Agosto 1981 - Con Maurizio a Parigi

La vacanza a Parigi, per la precisione in un campeggio all’interno del Bois de Boulogne, non andrà complessivamente benissimo: la compagnia di semisconosciuti, assemblata forse un po’ ottimisticamente, a un certo punto si spezza in due e io passo gran parte del tempo con Maurizio (il che ovviamente non fa che rafforzare la nostra amicizia). Al ritorno siamo tutti un po’ più imbarazzati rispetto a quando eravamo partiti, gli altri due non li vedrò più.

E il disco o, meglio, la cassetta? È “Harvest”, il capolavoro (uno dei) di Neil Young. Un disco già classico (ha nove anni), che io conosco ma che forse non ho capito fino in fondo. È lì, senza ragione apparente, nell’autoradio della Manta (al cui proprietario sospetto non importi nulla della musica, altrimenti avrebbe altre cassette) come avrebbero potuto esserci “Greatest Hits” di Simon & Garfunkel o, dieci anni dopo, “Blue’s” di Zucchero. Una cosa è certa: “Harvest”, dopo, non sarà più lo stesso.

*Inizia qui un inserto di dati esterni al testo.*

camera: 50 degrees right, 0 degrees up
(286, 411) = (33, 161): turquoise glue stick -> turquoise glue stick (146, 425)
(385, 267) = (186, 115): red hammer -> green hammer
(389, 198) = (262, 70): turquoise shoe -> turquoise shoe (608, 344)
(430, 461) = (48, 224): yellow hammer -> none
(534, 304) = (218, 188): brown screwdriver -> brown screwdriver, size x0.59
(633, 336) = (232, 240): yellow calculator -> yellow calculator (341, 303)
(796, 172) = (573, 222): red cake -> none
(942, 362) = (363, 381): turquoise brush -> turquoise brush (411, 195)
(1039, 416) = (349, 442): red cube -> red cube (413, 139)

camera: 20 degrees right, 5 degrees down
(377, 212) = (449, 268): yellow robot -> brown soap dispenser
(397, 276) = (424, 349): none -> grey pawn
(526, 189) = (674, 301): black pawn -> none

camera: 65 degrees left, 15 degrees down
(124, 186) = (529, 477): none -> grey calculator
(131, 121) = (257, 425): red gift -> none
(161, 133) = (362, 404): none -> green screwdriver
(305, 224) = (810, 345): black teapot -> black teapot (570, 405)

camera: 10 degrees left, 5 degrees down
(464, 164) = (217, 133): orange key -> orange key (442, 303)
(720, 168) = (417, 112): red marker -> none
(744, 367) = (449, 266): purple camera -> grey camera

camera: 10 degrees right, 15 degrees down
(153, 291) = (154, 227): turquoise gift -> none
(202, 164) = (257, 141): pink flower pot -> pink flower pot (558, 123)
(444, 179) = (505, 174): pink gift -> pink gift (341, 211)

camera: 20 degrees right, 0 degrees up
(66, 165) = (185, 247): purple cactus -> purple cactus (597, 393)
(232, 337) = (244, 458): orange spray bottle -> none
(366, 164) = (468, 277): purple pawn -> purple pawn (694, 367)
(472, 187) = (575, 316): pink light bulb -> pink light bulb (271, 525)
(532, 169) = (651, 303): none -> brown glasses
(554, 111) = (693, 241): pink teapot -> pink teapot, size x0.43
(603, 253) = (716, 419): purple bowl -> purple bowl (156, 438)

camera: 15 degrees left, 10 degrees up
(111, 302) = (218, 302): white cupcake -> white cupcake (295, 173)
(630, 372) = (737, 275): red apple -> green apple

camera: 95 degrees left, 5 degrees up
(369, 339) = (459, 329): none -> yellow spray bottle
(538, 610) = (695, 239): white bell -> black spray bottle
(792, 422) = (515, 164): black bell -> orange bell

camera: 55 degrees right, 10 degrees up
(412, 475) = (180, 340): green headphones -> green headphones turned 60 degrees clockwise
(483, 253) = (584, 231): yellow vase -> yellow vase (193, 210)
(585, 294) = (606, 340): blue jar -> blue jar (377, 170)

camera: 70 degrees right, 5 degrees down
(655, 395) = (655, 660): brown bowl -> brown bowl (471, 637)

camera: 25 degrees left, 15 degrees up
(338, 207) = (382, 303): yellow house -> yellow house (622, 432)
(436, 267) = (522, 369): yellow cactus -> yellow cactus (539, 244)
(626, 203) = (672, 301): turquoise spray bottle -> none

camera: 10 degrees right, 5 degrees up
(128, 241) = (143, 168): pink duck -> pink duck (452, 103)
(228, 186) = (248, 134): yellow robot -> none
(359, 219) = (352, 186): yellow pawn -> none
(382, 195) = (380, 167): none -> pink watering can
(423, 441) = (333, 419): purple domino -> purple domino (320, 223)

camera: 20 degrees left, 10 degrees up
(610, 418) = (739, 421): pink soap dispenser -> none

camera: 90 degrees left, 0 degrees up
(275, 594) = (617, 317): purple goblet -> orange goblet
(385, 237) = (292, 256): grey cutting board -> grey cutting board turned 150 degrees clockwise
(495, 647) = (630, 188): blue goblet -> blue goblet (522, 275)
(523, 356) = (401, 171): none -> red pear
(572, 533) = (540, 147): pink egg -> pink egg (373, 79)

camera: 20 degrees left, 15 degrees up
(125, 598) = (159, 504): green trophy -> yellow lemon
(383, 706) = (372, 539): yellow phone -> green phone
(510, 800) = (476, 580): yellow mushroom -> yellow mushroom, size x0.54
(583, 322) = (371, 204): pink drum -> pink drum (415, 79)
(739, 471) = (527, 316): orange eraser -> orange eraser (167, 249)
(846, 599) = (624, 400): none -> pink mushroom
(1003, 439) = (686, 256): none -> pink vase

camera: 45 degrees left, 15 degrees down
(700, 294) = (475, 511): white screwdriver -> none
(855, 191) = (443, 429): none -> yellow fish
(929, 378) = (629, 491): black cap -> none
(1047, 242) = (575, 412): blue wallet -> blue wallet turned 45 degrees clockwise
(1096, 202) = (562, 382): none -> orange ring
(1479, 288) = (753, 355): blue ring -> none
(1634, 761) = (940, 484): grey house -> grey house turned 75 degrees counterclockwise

“Harvest” è un album che ha contribuito a creare un genere (il country-rock), o addirittura qualcosa di più grande, come il suono dell’America degli anni ‘70. È un disco del quale si potrebbe parlare pressoché all’infinito: per l’incredibile livello qualitativo dei brani (a parte “A Man Needs A Maid”, quel pezzone con l’orchestra che mi ha sempre fatto quasi paura e che salto sempre volentieri), per il modo in cui è scritto, suonato, cantato, arrangiato.

Parlare di Harvest significa parlare di brani leggendari che tutti abbiamo in mente, come “Heart of Gold”, “Old Man”, “The Needle And The Damage Done”, che per molti di noi è stata la prima canzone non solo a parlare esplicitamente dell’eroina, ma anche a chiederci di evolvere leggermente la nostra tecnica chitarristica, almeno rispetto a “Blowin’ In The Wind” e “La Locomotiva”; di “Alabama”, che avrebbe innescato una poderosa polemica con i Lynyrd Skynyrd (ma secondo alcune ricostruzioni il brano incriminato è “Southern Man”), i quali avrebbero risposto piuttosto piccati in “Sweet Home Alabama” che “gli uomini del Sud non lo vogliono tra i piedi”, anche se in fondo loro e Neil si stimavano e si volevano un gran bene; della stessa title-track, “Harvest”, quel valzerino dal  testo semplice eppure enigmatico. Eccetera.

"And buy a pick-up".

“And buy a pick-up”.

Ma per me Harvest è soprattutto il brano che apre il disco (e quindi il “viaggione”). È “Out On The Weekend”, con il suo testo programmatico (per Neil e in fondo per tutti noi), che dà il tono a tutto l’album, in fondo dedicato proprio al viaggio: “Think I’ll pack it in and buy a pick-up”. Il bisogno di cambiare, di smontare la propria vita e di ricominciare da un’altra parte (“start a brand new day”). E tutto, prima ancora che Neil inizi a cantare, è già lì, in un istante preciso: quando, a quindici secondi esatti dall’inizio, l’armonica entra sull’accordo di Si minore, con un effetto che – non so a voi – a me spezza il cuore. Riascoltatelo, quel momento. E immaginate quella nota di armonica (un La, secondo i miei calcoli) di notte, in autostrada, a sedici anni, andando per la prima volta a Parigi.

Per me “Harvest” è questo, oltre a tutto il resto: il viaggio, la scoperta, la notte, l’amicizia, la gioventù. È quella capacità della musica di farci rivivere un ricordo con tale forza che, a distanza di anni, provoca una specie di dolore al petto: un dolore che non si sa spiegare, che un po’ fa male, un po’ è bello.